Stored data entries

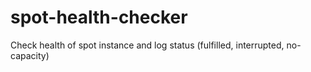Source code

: # spot-health-checker
Check health of spot instance and log status (fulfilled, interrupted, no-capacity)
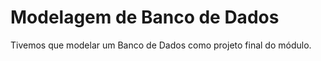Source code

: # Modelagem de Banco de Dados

Tivemos que modelar um Banco de Dados como projeto final do módulo. 
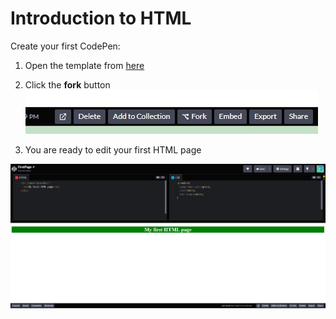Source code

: # Introduction to HTML

Create your first CodePen:

1.  Open the template from [here](https://codepen.io/futurecodersse/pen/JjLYRXe)  

2.  Click the **fork** button  
![](https://github.com/futureCodersSE/web-dev-one-day/blob/main/Assets/Fork-button.jpg)  
3.  You are ready to edit your first HTML page  

![](https://github.com/futureCodersSE/web-dev-one-day/blob/main/Assets/First-page.jpg)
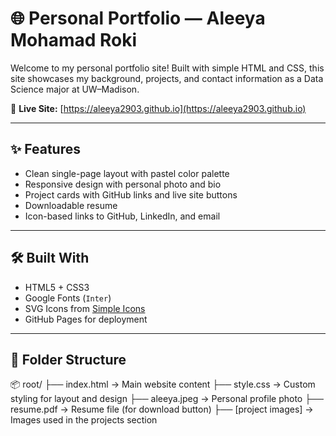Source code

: # 🌐 Personal Portfolio — Aleeya Mohamad Roki

Welcome to my personal portfolio site! Built with simple HTML and CSS, this site showcases my background, projects, and contact information as a Data Science major at UW–Madison.

🔗 **Live Site:** [https://aleeya2903.github.io](https://aleeya2903.github.io)

---

## ✨ Features

- Clean single-page layout with pastel color palette
- Responsive design with personal photo and bio
- Project cards with GitHub links and live site buttons
- Downloadable resume
- Icon-based links to GitHub, LinkedIn, and email

---

## 🛠️ Built With

- HTML5 + CSS3
- Google Fonts (`Inter`)
- SVG Icons from [Simple Icons](https://simpleicons.org/)
- GitHub Pages for deployment

---

## 📁 Folder Structure

📦 root/
├── index.html → Main website content
├── style.css → Custom styling for layout and design
├── aleeya.jpeg → Personal profile photo
├── resume.pdf → Resume file (for download button)
├── [project images] → Images used in the projects section


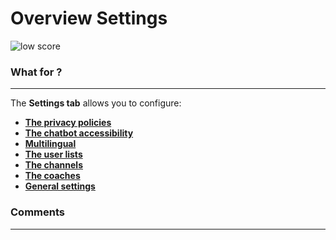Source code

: # Overview Settings

<div class="image_center">
  <img :src="$withBase('/assets/img/virtual-agent-studio/settings/settingsSetting.png')" alt="low score">
</div>

### What for ?
---
The **Settings tab** allows you to configure:

-   [**The privacy policies**](/documentation/virtual-agent-studio/chatbot/settings/privacy.html)
-   [**The chatbot accessibility**](/documentation/virtual-agent-studio/chatbot/settings/chatbot.html) 
-   [**Multilingual**](/documentation/virtual-agent-studio/chatbot/settings/multilingual.html)
-   [**The user lists**](/documentation/virtual-agent-studio/chatbot/settings/user_list.html)
-   [**The channels**](/documentation/virtual-agent-studio/chatbot/settings/channels.html)
-   [**The coaches**](/documentation/virtual-agent-studio/chatbot/settings/coach.html)
-   [**General settings**](/documentation/virtual-agent-studio/chatbot/settings/settings.html)


### Comments
---

<Commentaire />
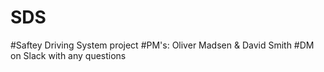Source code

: # SDS
#Saftey Driving System project
#PM's: Oliver Madsen & David Smith 
#DM on Slack with any questions
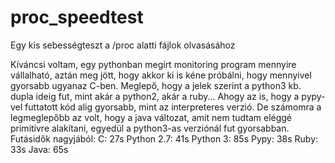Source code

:# proc_speedtest
Egy kis sebességteszt a /proc alatti fájlok olvasásához

Kíváncsi voltam, egy pythonban megírt monitoring program mennyire vállalható, aztán meg jött, hogy akkor ki is kéne próbálni, hogy mennyivel gyorsabb ugyanaz C-ben.  Meglepő, hogy a jelek szerint a python3 kb. dupla ideig fut, mint akár a python2, akár a ruby...  Ahogy az is, hogy a pypy-vel futtatott kód alig gyorsabb, mint az interpreteres verzió.
De számomra a legmeglepőbb az volt, hogy a java változat, amit nem tudtam eléggé primitívre alakítani, egyedül a python3-as verziónál fut gyorsabban.
Futásidők nagyjából:
  C: 		27s
  Python 2.7:	41s
  Python 3:	85s
  Pypy:		38s
  Ruby:		33s
  Java:		65s 
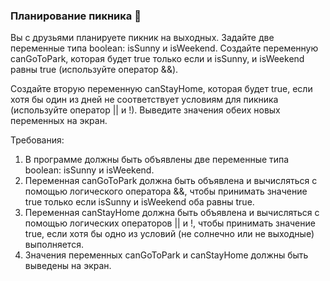 
### Планирование пикника 🧺

Вы с друзьями планируете пикник на выходных. Задайте две переменные типа boolean: isSunny и isWeekend. Создайте переменную canGoToPark, которая будет true только если и isSunny, и isWeekend равны true (используйте оператор &&).

Создайте вторую переменную canStayHome, которая будет true, если хотя бы один из дней не соответствует условиям для пикника (используйте оператор || и !). Выведите значения обеих новых переменных на экран.

Требования:
1. В программе должны быть объявлены две переменные типа boolean: isSunny и isWeekend. 
2. Переменная canGoToPark должна быть объявлена и вычисляться с помощью логического оператора &&, чтобы принимать значение true только если isSunny и isWeekend оба равны true. 
3. Переменная canStayHome должна быть объявлена и вычисляться с помощью логических операторов || и !, чтобы принимать значение true, если хотя бы одно из условий (не солнечно или не выходные) выполняется. 
4. Значения переменных canGoToPark и canStayHome должны быть выведены на экран.
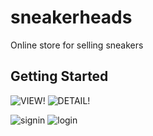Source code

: # sneakerheads

Online store for selling sneakers 

## Getting Started
![VIEW!](https://firebasestorage.googleapis.com/v0/b/sneakerheadsdb.appspot.com/o/view.PNG?alt=media&token=c5cdf920-f89d-4599-8593-624dd8d4ddf4)
![DETAIL!](https://firebasestorage.googleapis.com/v0/b/sneakerheadsdb.appspot.com/o/detail.PNG?alt=media&token=8b28bc72-6815-4cab-bd96-d748f6994af1)
<!-- This project is a starting point for a Flutter application. -->

<!-- A few resources to get you started if this is your first Flutter project:

- [Lab: Write your first Flutter app](https://flutter.dev/docs/get-started/codelab)
- [Cookbook: Useful Flutter samples](https://flutter.dev/docs/cookbook)

For help getting started with Flutter, view our
[online documentation](https://flutter.dev/docs), which offers tutorials,
samples, guidance on mobile development, and a full API reference. -->
![signin](https://user-images.githubusercontent.com/95377611/226417966-62140395-d228-4402-ba17-0c4877da6a24.png)
![login](https://user-images.githubusercontent.com/95377611/226417977-e482345d-1642-46d6-98ec-208ade1a0f91.png)
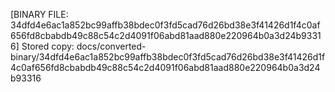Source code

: [BINARY FILE: 34dfd4e6ac1a852bc99affb38bdec0f3fd5cad76d26bd38e3f41426d1f4c0af656fd8cbabdb49c88c54c2d4091f06abd81aad880e220964b0a3d24b93316]
Stored copy: docs/converted-binary/34dfd4e6ac1a852bc99affb38bdec0f3fd5cad76d26bd38e3f41426d1f4c0af656fd8cbabdb49c88c54c2d4091f06abd81aad880e220964b0a3d24b93316
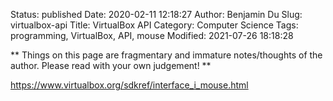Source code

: Status: published
Date: 2020-02-11 12:18:27
Author: Benjamin Du
Slug: virtualbox-api
Title: VirtualBox API
Category: Computer Science
Tags: programming, VirtualBox, API, mouse
Modified: 2021-07-26 18:18:28

**
Things on this page are fragmentary and immature notes/thoughts of the author.
Please read with your own judgement!
**


https://www.virtualbox.org/sdkref/interface_i_mouse.html
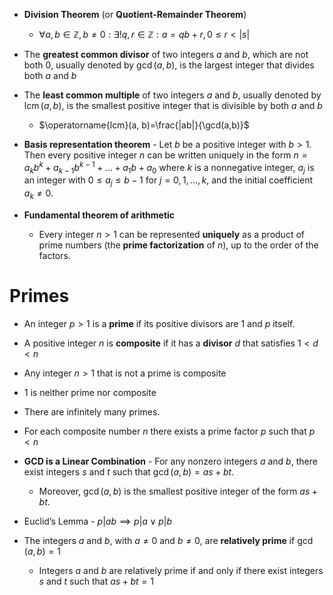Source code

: 
- **Division Theorem** (or **Quotient-Remainder Theorem**)
	- $\forall a, b \in \mathbb{Z}, b \ne 0: \exists! q, r \in \mathbb{Z}: a = q b + r, 0 \le r <  |{s}|$
- The **greatest common divisor** of two integers $a$ and $b$, which are not both $0$, usually denoted by $\gcd(a,b)$, is the largest integer that divides both $a$ and $b$

- The **least common multiple** of two integers $a$ and $b$, usually denoted by $\operatorname{lcm}(a, b)$, is the smallest positive integer that is divisible by both $a$ and $b$
	- $\operatorname{lcm}(a, b)=\frac{|ab|}{\gcd(a,b)}$
- **Basis representation theorem** - Let $b$ be a positive integer with $b > 1$. Then every positive integer $n$ can be written uniquely in the form $n = a_kb^k + a_{k-1}b^{k-1} + \dots + a_1b + a_0$ where $k$ is a nonnegative integer, $a_j$ is an integer with $0 \leq a_j \leq b - 1$ for $j = 0, 1, \dots, k$, and the initial coefficient $a_k \neq 0$.
- **Fundamental theorem of arithmetic**
	- Every integer $n>1$ can be represented **uniquely** as a product of prime numbers (the **prime factorization** of $n$), up to the order of the factors. 

# Primes 

- An integer $p>1$ is a **prime** if its positive divisors are $1$ and $p$ itself. 
- A positive integer $n$ is **composite** if it has a **divisor** $d$ that satisfies $1<d<n$ 
- Any integer $n>1$ that is not a prime is composite
- $1$ is neither prime nor composite
- There are infinitely many primes.
- For each composite number $n$ there exists a prime factor $p$ such that $p<n$


- **GCD is a Linear Combination** - For any nonzero integers $a$ and $b$, there exist integers $s$ and $t$ such that $\gcd(a, b) = as + bt$. 
	- Moreover, $\gcd(a, b)$ is the smallest positive integer of the form $as + bt$.
- Euclid’s Lemma - $p|{ab} \implies p | a \lor p | b$
- The integers $a$ and $b$, with $a\neq 0$ and $b \neq 0$, are **relatively prime** if $\gcd(a,b)=1$
	- Integers $a$ and $b$ are relatively prime if and only if there exist integers $s$ and $t$ such that $as + bt = 1$


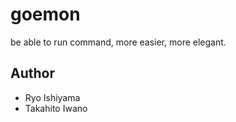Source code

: # goemon
be able to run command,  more easier, more elegant.

## Author
- Ryo Ishiyama
- Takahito Iwano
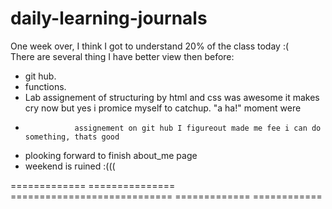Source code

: # daily-learning-journals

One week over, I think I got to understand 20% of the class today :(  
There are several thing I have better view then before:

- git hub. 
- functions.
- Lab assignement of structuring by html and css was awesome it makes cry now but yes i promice myself to catchup. "a ha!" moment were
-                assignement on git hub I figureout made me fee i can do something, thats good
                 

- plooking forward to finish about_me page 
- weekend is ruined :(((

============= =============== ============================ ============= ============
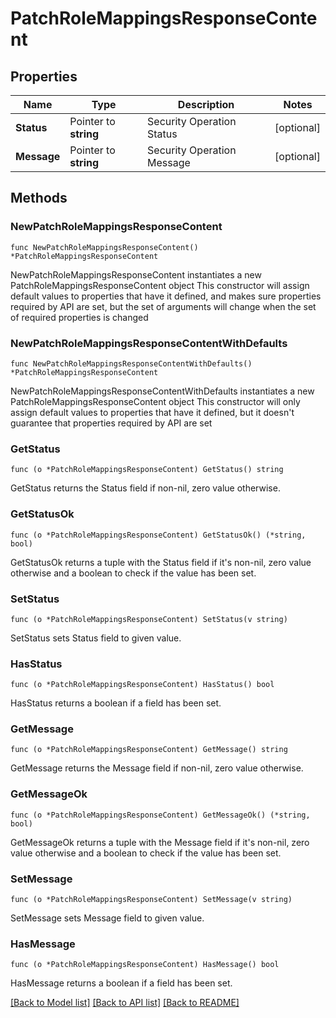 # PatchRoleMappingsResponseContent

## Properties

Name | Type | Description | Notes
------------ | ------------- | ------------- | -------------
**Status** | Pointer to **string** | Security Operation Status | [optional] 
**Message** | Pointer to **string** | Security Operation Message | [optional] 

## Methods

### NewPatchRoleMappingsResponseContent

`func NewPatchRoleMappingsResponseContent() *PatchRoleMappingsResponseContent`

NewPatchRoleMappingsResponseContent instantiates a new PatchRoleMappingsResponseContent object
This constructor will assign default values to properties that have it defined,
and makes sure properties required by API are set, but the set of arguments
will change when the set of required properties is changed

### NewPatchRoleMappingsResponseContentWithDefaults

`func NewPatchRoleMappingsResponseContentWithDefaults() *PatchRoleMappingsResponseContent`

NewPatchRoleMappingsResponseContentWithDefaults instantiates a new PatchRoleMappingsResponseContent object
This constructor will only assign default values to properties that have it defined,
but it doesn't guarantee that properties required by API are set

### GetStatus

`func (o *PatchRoleMappingsResponseContent) GetStatus() string`

GetStatus returns the Status field if non-nil, zero value otherwise.

### GetStatusOk

`func (o *PatchRoleMappingsResponseContent) GetStatusOk() (*string, bool)`

GetStatusOk returns a tuple with the Status field if it's non-nil, zero value otherwise
and a boolean to check if the value has been set.

### SetStatus

`func (o *PatchRoleMappingsResponseContent) SetStatus(v string)`

SetStatus sets Status field to given value.

### HasStatus

`func (o *PatchRoleMappingsResponseContent) HasStatus() bool`

HasStatus returns a boolean if a field has been set.

### GetMessage

`func (o *PatchRoleMappingsResponseContent) GetMessage() string`

GetMessage returns the Message field if non-nil, zero value otherwise.

### GetMessageOk

`func (o *PatchRoleMappingsResponseContent) GetMessageOk() (*string, bool)`

GetMessageOk returns a tuple with the Message field if it's non-nil, zero value otherwise
and a boolean to check if the value has been set.

### SetMessage

`func (o *PatchRoleMappingsResponseContent) SetMessage(v string)`

SetMessage sets Message field to given value.

### HasMessage

`func (o *PatchRoleMappingsResponseContent) HasMessage() bool`

HasMessage returns a boolean if a field has been set.


[[Back to Model list]](../README.md#documentation-for-models) [[Back to API list]](../README.md#documentation-for-api-endpoints) [[Back to README]](../README.md)


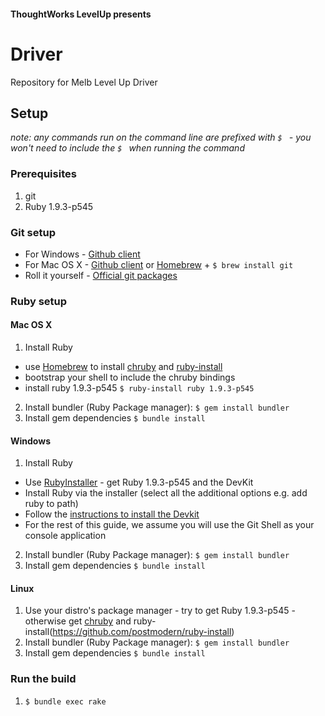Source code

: #### ThoughtWorks LevelUp presents

# Driver

Repository for Melb Level Up Driver


## Setup
_note: any commands run on the command line are prefixed with `$ ` - you won't need to include the `$ ` when running the command_

### Prerequisites
1. git
2. Ruby 1.9.3-p545

### Git setup
- For Windows - [Github client](http://windows.github.com/)
- For Mac OS X - [Github client](http://mac.github.com/) or [Homebrew](http://brew.sh/) + `$ brew install git`
- Roll it yourself - [Official git packages](http://git-scm.com/downloads)

### Ruby setup
#### Mac OS X
1. Install Ruby
  - use [Homebrew](http://brew.sh/) to install [chruby](https://github.com/postmodern/chruby) and [ruby-install](https://github.com/postmodern/ruby-install)
  - bootstrap your shell to include the chruby bindings
  - install ruby 1.9.3-p545 `$ ruby-install ruby 1.9.3-p545`
2. Install bundler (Ruby Package manager): `$ gem install bundler`
3. Install gem dependencies `$ bundle install`

#### Windows
1. Install Ruby
  - Use [RubyInstaller](http://rubyinstaller.org/downloads/) - get Ruby 1.9.3-p545 and the DevKit
  - Install Ruby via the installer (select all the additional options e.g. add ruby to path)
  - Follow the [instructions to install the Devkit](https://github.com/oneclick/rubyinstaller/wiki/Development-Kit)
  - For the rest of this guide, we assume you will use the Git Shell as your console application

2. Install bundler (Ruby Package manager): `$ gem install bundler`
3. Install gem dependencies `$ bundle install`

#### Linux
1. Use your distro's package manager - try to get Ruby 1.9.3-p545 - otherwise get [chruby](https://github.com/postmodern/chruby) and ruby-install(https://github.com/postmodern/ruby-install)
2. Install bundler (Ruby Package manager): `$ gem install bundler`
3. Install gem dependencies `$ bundle install`


### Run the build
1. `$ bundle exec rake`
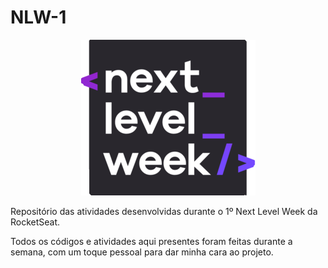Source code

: # NLW-1

<div style="text-align:center"><img src="./images/logo.png" /></div>

Repositório das atividades desenvolvidas durante o 1º Next Level Week da RocketSeat.

Todos os códigos e atividades aqui presentes foram feitas durante a semana, com um toque pessoal para dar minha cara ao projeto.
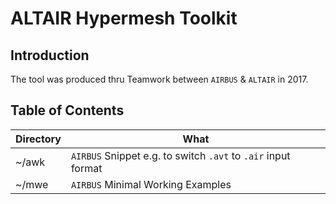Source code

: # ALTAIR Hypermesh Toolkit

## Introduction

The tool was produced thru Teamwork between `AIRBUS` & `ALTAIR` in 2017.

## Table of Contents

Directory | What
--- | ---
~/awk |  `AIRBUS` Snippet e.g. to switch `.avt` to `.air` input format
~/mwe |  `AIRBUS` Minimal Working Examples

ACTIVITY
Reproduce the entries verbatim from their very first line through the line that contains "## 🛠️ Built With", including that line. Leave the pictures out of your answer.

FINISHED EXERCISE
Source code

: # spot-health-checker
Check health of spot instance and log status (fulfilled, interrupted, no-capacity)
Source code

: # Modelagem de Banco de Dados

Tivemos que modelar um Banco de Dados como projeto final do módulo. 
Source code

: # Introduction to HTML

Create your first CodePen:

1.  Open the template from [here](https://codepen.io/futurecodersse/pen/JjLYRXe)  

2.  Click the **fork** button  
![](https://github.com/futureCodersSE/web-dev-one-day/blob/main/Assets/Fork-button.jpg)  
3.  You are ready to edit your first HTML page  

![](https://github.com/futureCodersSE/web-dev-one-day/blob/main/Assets/First-page.jpg)
Source code

: # 🌐 Personal Portfolio — Aleeya Mohamad Roki

Welcome to my personal portfolio site! Built with simple HTML and CSS, this site showcases my background, projects, and contact information as a Data Science major at UW–Madison.

🔗 **Live Site:** [https://aleeya2903.github.io](https://aleeya2903.github.io)

---

## ✨ Features

- Clean single-page layout with pastel color palette
- Responsive design with personal photo and bio
- Project cards with GitHub links and live site buttons
- Downloadable resume
- Icon-based links to GitHub, LinkedIn, and email

---

## 🛠️ Built With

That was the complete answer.